• REQUEST
Copy out the lines below, starting at the line that contains "are l’olio e" and continuing through the last line of the items, keeping every character unchanged.

(Saved entries)
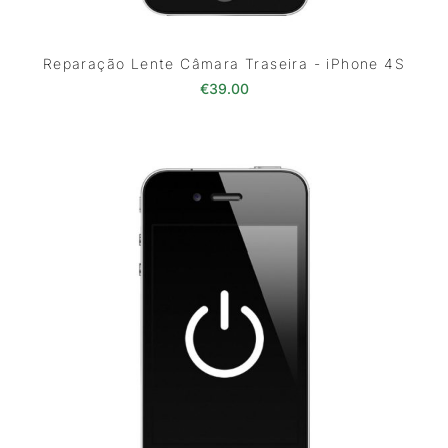
Reparação Lente Câmara Traseira - iPhone 4S
€
39.00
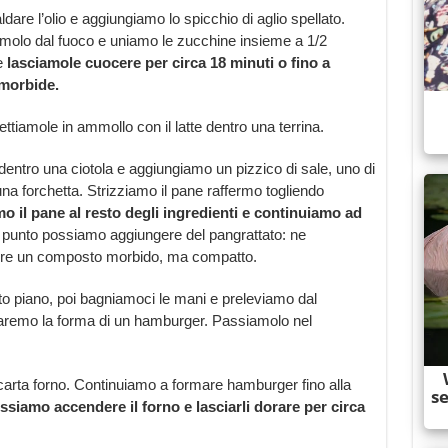
are l’olio e aggiungiamo lo spicchio di aglio spellato.
amolo dal fuoco e uniamo le zucchine insieme a 1/2
e
lasciamole cuocere per circa 18 minuti o fino a
 morbide.
ttiamole in ammollo con il latte dentro una terrina.
dentro una ciotola e aggiungiamo un pizzico di sale, uno di
a forchetta. Strizziamo il pane raffermo togliendo
o il pane al resto degli ingredienti e continuiamo ad
 punto possiamo aggiungere del pangrattato: ne
ere un composto morbido, ma compatto.
tto piano, poi bagniamoci le mani e preleviamo dal
daremo la forma di un hamburger. Passiamolo nel
carta forno. Continuiamo a formare hamburger fino alla
iamo accendere il forno e lasciarli dorare per circa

• SOLUTION
are l’olio e aggiungiamo lo spicchio di aglio spellato.
amolo dal fuoco e uniamo le zucchine insieme a 1/2
e
lasciamole cuocere per circa 18 minuti o fino a
 morbide.
ttiamole in ammollo con il latte dentro una terrina.
dentro una ciotola e aggiungiamo un pizzico di sale, uno di
a forchetta. Strizziamo il pane raffermo togliendo
o il pane al resto degli ingredienti e continuiamo ad
 punto possiamo aggiungere del pangrattato: ne
ere un composto morbido, ma compatto.
tto piano, poi bagniamoci le mani e preleviamo dal
daremo la forma di un hamburger. Passiamolo nel
carta forno. Continuiamo a formare hamburger fino alla
iamo accendere il forno e lasciarli dorare per circa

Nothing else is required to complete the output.